Rewrite every line of the material as a numbered list, one line per entry and in the original order. Leave out the blank lines.

** Available data follows **

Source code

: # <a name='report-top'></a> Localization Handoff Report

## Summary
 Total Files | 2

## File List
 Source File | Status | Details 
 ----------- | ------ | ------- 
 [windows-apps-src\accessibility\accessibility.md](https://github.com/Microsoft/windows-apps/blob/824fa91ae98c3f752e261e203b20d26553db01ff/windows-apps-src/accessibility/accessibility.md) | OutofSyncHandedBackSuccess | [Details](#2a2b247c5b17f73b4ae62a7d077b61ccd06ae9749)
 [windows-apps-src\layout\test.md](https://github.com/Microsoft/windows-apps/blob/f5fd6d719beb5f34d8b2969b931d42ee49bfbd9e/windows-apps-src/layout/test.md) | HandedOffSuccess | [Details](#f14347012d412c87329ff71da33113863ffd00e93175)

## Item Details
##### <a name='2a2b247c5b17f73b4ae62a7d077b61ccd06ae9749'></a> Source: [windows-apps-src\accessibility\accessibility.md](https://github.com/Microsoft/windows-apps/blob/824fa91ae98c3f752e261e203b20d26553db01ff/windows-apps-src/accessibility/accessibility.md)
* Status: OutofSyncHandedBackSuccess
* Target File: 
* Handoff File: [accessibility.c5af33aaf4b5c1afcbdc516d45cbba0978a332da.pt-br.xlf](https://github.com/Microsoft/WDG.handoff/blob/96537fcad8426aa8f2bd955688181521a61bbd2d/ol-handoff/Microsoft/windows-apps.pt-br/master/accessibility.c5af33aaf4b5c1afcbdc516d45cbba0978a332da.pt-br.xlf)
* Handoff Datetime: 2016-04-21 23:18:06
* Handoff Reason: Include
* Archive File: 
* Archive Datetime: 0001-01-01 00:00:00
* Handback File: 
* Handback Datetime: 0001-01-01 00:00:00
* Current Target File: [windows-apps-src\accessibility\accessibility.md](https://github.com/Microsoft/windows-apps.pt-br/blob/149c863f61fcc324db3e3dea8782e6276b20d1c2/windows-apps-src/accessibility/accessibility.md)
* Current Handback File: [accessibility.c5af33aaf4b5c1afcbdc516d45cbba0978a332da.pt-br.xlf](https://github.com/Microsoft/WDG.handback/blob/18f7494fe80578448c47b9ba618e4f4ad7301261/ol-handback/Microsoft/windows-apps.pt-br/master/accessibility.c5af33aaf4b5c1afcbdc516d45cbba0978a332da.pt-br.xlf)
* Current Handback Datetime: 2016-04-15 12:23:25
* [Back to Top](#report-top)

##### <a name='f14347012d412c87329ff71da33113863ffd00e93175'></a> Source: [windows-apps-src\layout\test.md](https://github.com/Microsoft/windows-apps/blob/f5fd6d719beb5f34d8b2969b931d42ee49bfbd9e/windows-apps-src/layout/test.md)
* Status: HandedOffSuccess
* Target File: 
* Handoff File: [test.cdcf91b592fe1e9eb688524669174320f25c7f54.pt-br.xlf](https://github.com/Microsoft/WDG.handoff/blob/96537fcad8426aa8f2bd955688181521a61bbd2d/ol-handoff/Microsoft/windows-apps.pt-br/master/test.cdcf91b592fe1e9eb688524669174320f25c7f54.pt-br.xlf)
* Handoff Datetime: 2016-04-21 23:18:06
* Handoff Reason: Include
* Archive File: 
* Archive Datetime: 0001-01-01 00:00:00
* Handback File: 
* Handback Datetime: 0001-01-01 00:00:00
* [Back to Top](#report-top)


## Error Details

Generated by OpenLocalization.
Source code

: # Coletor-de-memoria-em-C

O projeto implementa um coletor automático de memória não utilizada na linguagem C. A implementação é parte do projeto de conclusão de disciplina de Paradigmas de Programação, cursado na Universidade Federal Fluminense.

** End of Available data **

> **Written solution**:
1. Source code
2. : # <a name='report-top'></a> Localization Handoff Report
3. ## Summary
4.  Total Files | 2
5. ## File List
6.  Source File | Status | Details 
7.  ----------- | ------ | ------- 
8.  [windows-apps-src\accessibility\accessibility.md](https://github.com/Microsoft/windows-apps/blob/824fa91ae98c3f752e261e203b20d26553db01ff/windows-apps-src/accessibility/accessibility.md) | OutofSyncHandedBackSuccess | [Details](#2a2b247c5b17f73b4ae62a7d077b61ccd06ae9749)
9.  [windows-apps-src\layout\test.md](https://github.com/Microsoft/windows-apps/blob/f5fd6d719beb5f34d8b2969b931d42ee49bfbd9e/windows-apps-src/layout/test.md) | HandedOffSuccess | [Details](#f14347012d412c87329ff71da33113863ffd00e93175)
10. ## Item Details
11. ##### <a name='2a2b247c5b17f73b4ae62a7d077b61ccd06ae9749'></a> Source: [windows-apps-src\accessibility\accessibility.md](https://github.com/Microsoft/windows-apps/blob/824fa91ae98c3f752e261e203b20d26553db01ff/windows-apps-src/accessibility/accessibility.md)
12. * Status: OutofSyncHandedBackSuccess
13. * Target File: 
14. * Handoff File: [accessibility.c5af33aaf4b5c1afcbdc516d45cbba0978a332da.pt-br.xlf](https://github.com/Microsoft/WDG.handoff/blob/96537fcad8426aa8f2bd955688181521a61bbd2d/ol-handoff/Microsoft/windows-apps.pt-br/master/accessibility.c5af33aaf4b5c1afcbdc516d45cbba0978a332da.pt-br.xlf)
15. * Handoff Datetime: 2016-04-21 23:18:06
16. * Handoff Reason: Include
17. * Archive File: 
18. * Archive Datetime: 0001-01-01 00:00:00
19. * Handback File: 
20. * Handback Datetime: 0001-01-01 00:00:00
21. * Current Target File: [windows-apps-src\accessibility\accessibility.md](https://github.com/Microsoft/windows-apps.pt-br/blob/149c863f61fcc324db3e3dea8782e6276b20d1c2/windows-apps-src/accessibility/accessibility.md)
22. * Current Handback File: [accessibility.c5af33aaf4b5c1afcbdc516d45cbba0978a332da.pt-br.xlf](https://github.com/Microsoft/WDG.handback/blob/18f7494fe80578448c47b9ba618e4f4ad7301261/ol-handback/Microsoft/windows-apps.pt-br/master/accessibility.c5af33aaf4b5c1afcbdc516d45cbba0978a332da.pt-br.xlf)
23. * Current Handback Datetime: 2016-04-15 12:23:25
24. * [Back to Top](#report-top)
25. ##### <a name='f14347012d412c87329ff71da33113863ffd00e93175'></a> Source: [windows-apps-src\layout\test.md](https://github.com/Microsoft/windows-apps/blob/f5fd6d719beb5f34d8b2969b931d42ee49bfbd9e/windows-apps-src/layout/test.md)
26. * Status: HandedOffSuccess
27. * Target File: 
28. * Handoff File: [test.cdcf91b592fe1e9eb688524669174320f25c7f54.pt-br.xlf](https://github.com/Microsoft/WDG.handoff/blob/96537fcad8426aa8f2bd955688181521a61bbd2d/ol-handoff/Microsoft/windows-apps.pt-br/master/test.cdcf91b592fe1e9eb688524669174320f25c7f54.pt-br.xlf)
29. * Handoff Datetime: 2016-04-21 23:18:06
30. * Handoff Reason: Include
31. * Archive File: 
32. * Archive Datetime: 0001-01-01 00:00:00
33. * Handback File: 
34. * Handback Datetime: 0001-01-01 00:00:00
35. * [Back to Top](#report-top)
36. ## Error Details
37. Generated by OpenLocalization.
38. Source code
39. : # Coletor-de-memoria-em-C
40. O projeto implementa um coletor automático de memória não utilizada na linguagem C. A implementação é parte do projeto de conclusão de disciplina de Paradigmas de Programação, cursado na Universidade Federal Fluminense.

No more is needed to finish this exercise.